Bruce Perens rejected from license-proliferation committee.

Ben Tilly btilly at gmail.com
Mon Aug 22 04:19:33 UTC 2005


On 8/21/05, Russell Nelson <nelson at crynwr.com> wrote:
[...]
> It's very short.  You should read it.  I discovered something very
> interesting in it: it doesn't matter who writes the law, as long as
> the law treats everyone equally.  It is when the law treats some
> people unfairly that those people seek influence over law-makers.

And I discovered that our politics differ.  But I already knew that.

And in any case this is neither the time nor the place to explore
those differences.

> Do you feel treated unfairly?  Does OSI fail to balance your interests
> and concerns with those of others?  Have we made mistakes that we
> didn't rectify?  Do we reflect a bias against the range of opinions
> you feel you would represent if you were on the committee?
> 
> Rather than judging the process, you should judge the result.  Since
> there are no results yet, you have nothing to say anything about.
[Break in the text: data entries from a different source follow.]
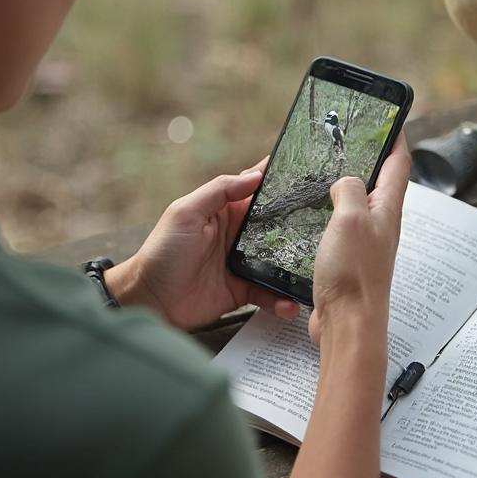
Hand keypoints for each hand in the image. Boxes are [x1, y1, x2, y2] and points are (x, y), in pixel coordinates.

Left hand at [104, 158, 300, 329]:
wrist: (149, 300)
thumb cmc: (162, 252)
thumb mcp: (186, 212)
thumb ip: (219, 191)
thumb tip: (255, 176)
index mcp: (224, 210)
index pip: (256, 189)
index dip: (279, 180)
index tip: (309, 172)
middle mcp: (237, 234)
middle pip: (276, 225)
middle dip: (299, 223)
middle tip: (327, 224)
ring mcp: (241, 263)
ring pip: (278, 260)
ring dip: (295, 265)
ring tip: (314, 269)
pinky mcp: (241, 291)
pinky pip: (268, 292)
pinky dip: (280, 299)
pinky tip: (289, 304)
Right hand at [308, 133, 410, 344]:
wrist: (348, 326)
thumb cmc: (354, 275)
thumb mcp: (349, 218)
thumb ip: (348, 189)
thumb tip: (344, 181)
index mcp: (386, 209)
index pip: (398, 163)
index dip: (396, 136)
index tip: (392, 117)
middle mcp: (379, 224)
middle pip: (378, 182)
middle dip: (367, 158)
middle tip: (350, 139)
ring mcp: (364, 243)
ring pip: (356, 205)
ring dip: (344, 186)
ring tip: (325, 172)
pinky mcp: (347, 260)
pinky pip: (339, 227)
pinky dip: (328, 214)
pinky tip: (311, 214)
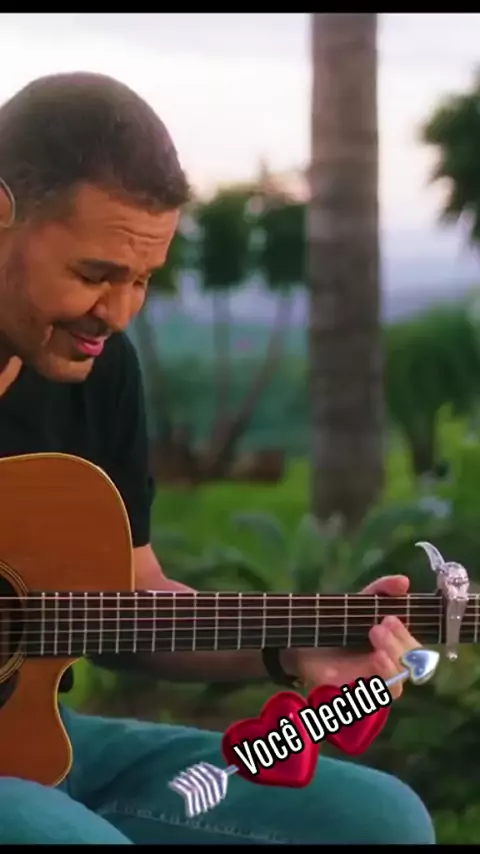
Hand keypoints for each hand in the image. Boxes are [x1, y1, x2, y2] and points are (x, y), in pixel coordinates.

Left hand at [281, 575, 419, 699]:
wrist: (302, 641)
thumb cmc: (337, 623)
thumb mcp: (359, 602)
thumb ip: (382, 590)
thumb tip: (404, 581)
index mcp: (395, 647)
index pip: (415, 648)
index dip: (407, 635)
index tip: (389, 618)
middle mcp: (390, 668)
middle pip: (411, 667)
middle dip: (399, 645)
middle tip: (378, 627)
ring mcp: (375, 684)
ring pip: (398, 685)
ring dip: (393, 663)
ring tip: (377, 645)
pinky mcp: (358, 696)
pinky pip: (377, 698)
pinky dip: (380, 682)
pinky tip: (375, 663)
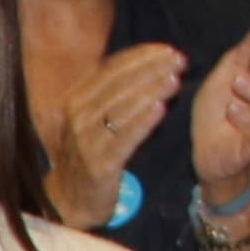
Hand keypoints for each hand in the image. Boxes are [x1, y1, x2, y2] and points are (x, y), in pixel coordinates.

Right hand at [41, 41, 187, 229]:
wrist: (70, 201)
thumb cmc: (90, 154)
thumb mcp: (93, 119)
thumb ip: (113, 93)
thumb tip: (150, 64)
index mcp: (75, 100)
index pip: (110, 69)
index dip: (140, 56)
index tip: (168, 50)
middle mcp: (77, 117)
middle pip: (117, 84)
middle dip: (151, 69)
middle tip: (179, 60)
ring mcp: (85, 141)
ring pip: (121, 108)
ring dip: (151, 91)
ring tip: (175, 79)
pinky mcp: (98, 165)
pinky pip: (124, 138)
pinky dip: (143, 121)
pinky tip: (161, 109)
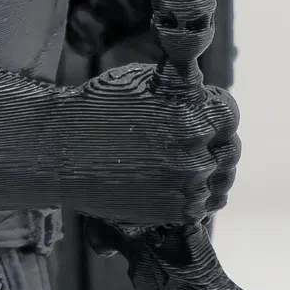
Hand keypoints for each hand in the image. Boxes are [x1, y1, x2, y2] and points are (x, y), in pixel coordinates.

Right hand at [85, 64, 239, 222]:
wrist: (61, 150)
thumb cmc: (98, 108)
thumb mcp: (144, 78)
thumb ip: (183, 84)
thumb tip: (206, 90)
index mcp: (190, 110)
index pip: (227, 114)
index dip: (213, 114)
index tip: (199, 117)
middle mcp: (194, 146)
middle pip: (229, 150)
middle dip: (212, 145)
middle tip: (186, 144)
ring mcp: (187, 181)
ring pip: (220, 180)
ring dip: (208, 173)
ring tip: (182, 166)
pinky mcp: (176, 210)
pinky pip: (206, 205)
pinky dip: (198, 197)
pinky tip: (178, 185)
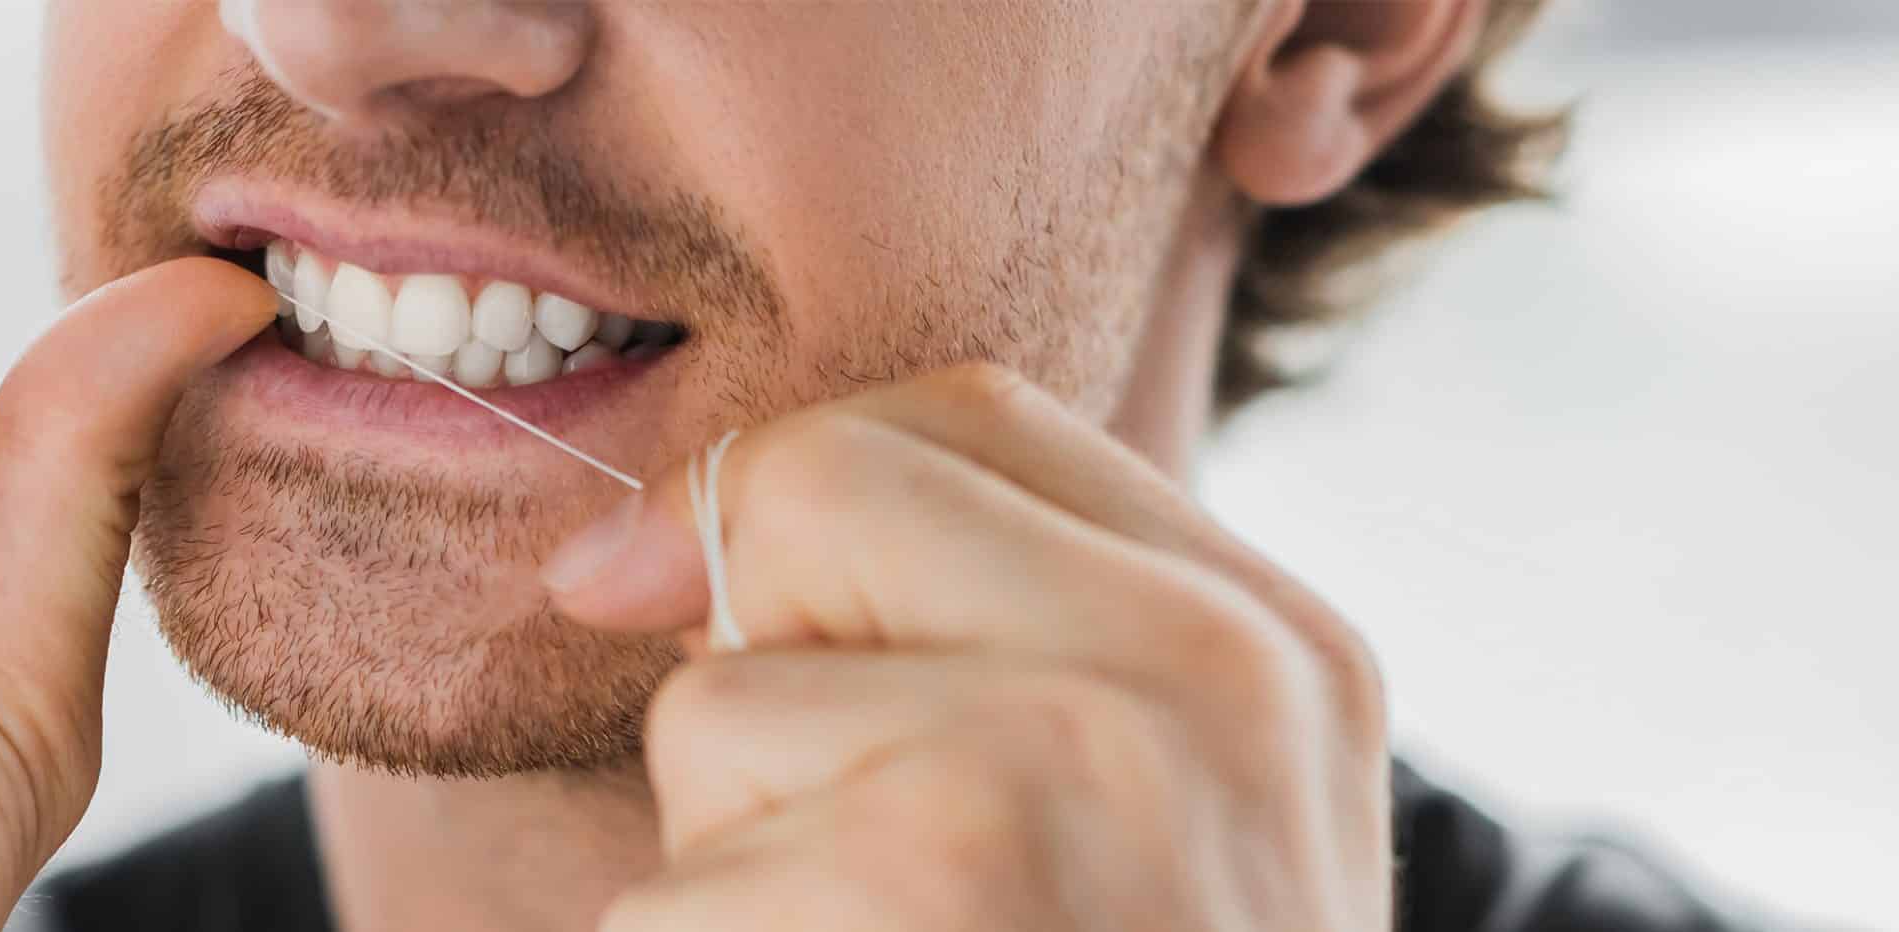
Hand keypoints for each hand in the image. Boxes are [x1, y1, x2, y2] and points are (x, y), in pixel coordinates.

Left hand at [547, 365, 1391, 930]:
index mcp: (1272, 647)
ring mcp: (1057, 781)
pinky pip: (664, 896)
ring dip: (734, 881)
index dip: (783, 488)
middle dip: (760, 674)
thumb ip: (970, 645)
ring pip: (715, 715)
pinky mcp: (913, 883)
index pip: (965, 414)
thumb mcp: (1136, 824)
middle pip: (810, 497)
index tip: (666, 594)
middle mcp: (1197, 683)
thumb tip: (626, 559)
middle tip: (865, 872)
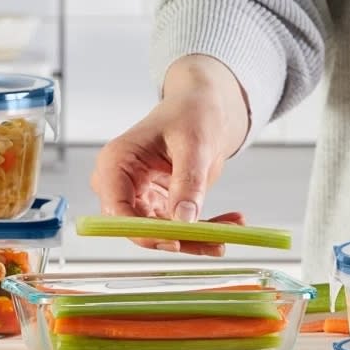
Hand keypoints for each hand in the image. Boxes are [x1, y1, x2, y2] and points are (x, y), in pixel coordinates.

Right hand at [90, 55, 249, 255]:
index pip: (117, 210)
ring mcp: (138, 197)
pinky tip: (231, 222)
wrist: (201, 108)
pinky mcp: (157, 205)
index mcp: (116, 162)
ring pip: (162, 233)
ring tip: (233, 228)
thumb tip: (183, 219)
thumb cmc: (191, 113)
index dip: (142, 232)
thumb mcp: (194, 143)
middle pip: (140, 227)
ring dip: (198, 237)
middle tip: (217, 240)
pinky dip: (204, 228)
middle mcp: (120, 184)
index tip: (176, 241)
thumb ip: (187, 181)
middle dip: (179, 238)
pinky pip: (177, 227)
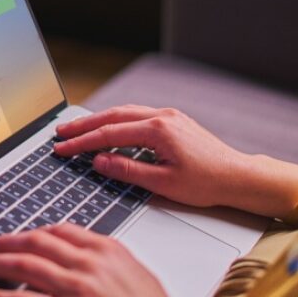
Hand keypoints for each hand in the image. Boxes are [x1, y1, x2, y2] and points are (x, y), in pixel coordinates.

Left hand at [0, 224, 226, 296]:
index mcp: (108, 249)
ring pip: (25, 266)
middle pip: (37, 242)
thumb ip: (105, 264)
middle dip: (8, 241)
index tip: (23, 235)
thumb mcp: (135, 275)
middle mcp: (90, 263)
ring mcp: (77, 287)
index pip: (62, 230)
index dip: (35, 232)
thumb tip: (81, 264)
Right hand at [54, 105, 297, 217]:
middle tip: (60, 133)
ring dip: (98, 120)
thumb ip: (128, 170)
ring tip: (77, 129)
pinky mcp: (173, 121)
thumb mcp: (163, 183)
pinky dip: (116, 121)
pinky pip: (137, 116)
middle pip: (112, 116)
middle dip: (83, 125)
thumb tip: (100, 162)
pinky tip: (107, 128)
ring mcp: (168, 116)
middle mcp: (162, 116)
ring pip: (124, 113)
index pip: (109, 134)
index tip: (62, 149)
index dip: (82, 143)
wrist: (238, 177)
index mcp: (158, 130)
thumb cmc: (207, 183)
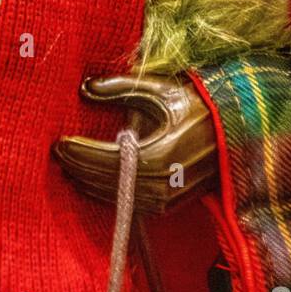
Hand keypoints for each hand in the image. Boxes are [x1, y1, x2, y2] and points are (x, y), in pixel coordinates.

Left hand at [53, 75, 217, 213]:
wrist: (233, 128)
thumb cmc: (194, 103)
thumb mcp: (158, 89)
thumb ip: (119, 87)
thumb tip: (85, 86)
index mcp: (161, 152)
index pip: (109, 158)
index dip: (81, 152)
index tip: (60, 142)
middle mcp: (164, 181)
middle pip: (110, 180)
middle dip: (80, 167)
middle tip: (57, 154)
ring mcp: (169, 197)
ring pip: (119, 197)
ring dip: (90, 183)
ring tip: (67, 167)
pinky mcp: (172, 204)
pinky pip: (133, 205)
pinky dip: (109, 195)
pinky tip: (91, 184)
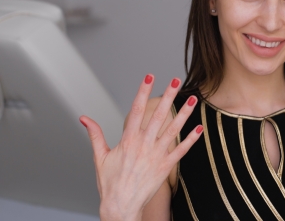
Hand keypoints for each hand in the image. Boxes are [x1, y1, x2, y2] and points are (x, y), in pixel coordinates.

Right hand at [79, 75, 201, 220]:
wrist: (120, 206)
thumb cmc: (110, 183)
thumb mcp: (99, 157)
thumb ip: (95, 135)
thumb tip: (84, 118)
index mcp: (128, 141)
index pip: (136, 110)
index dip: (143, 92)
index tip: (149, 77)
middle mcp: (143, 146)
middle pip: (158, 115)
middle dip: (167, 96)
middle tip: (175, 80)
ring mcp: (156, 156)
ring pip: (173, 130)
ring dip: (184, 113)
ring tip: (193, 98)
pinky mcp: (165, 167)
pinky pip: (181, 151)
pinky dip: (191, 140)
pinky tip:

And here is where we disagree strongly.

The attitude that you would have us accept is half of a common
catch-22.  When there are no results we are all told that we should
not complain about what has not happened.  When the results are
visible to all, we're told that if we had issues they should have been
brought up before decisions were made.

Please note that I am not arguing that you or any other group of
people are intending to do this.  I am merely pointing out that this
is a common pattern that we've all seen, and therefore many will
populate an absence of results with their fears.  There is no perfect
solution to this problem, but the best two that I know of are to make
the decision making process as tranparent as possible, and to make
some results visible so that people have something concrete to judge
from.

Among the *worst* possible solutions is to tell people who already
distrust the process that they know nothing and should trust what they
are ignorant of.  Which is how that last paragraph comes off.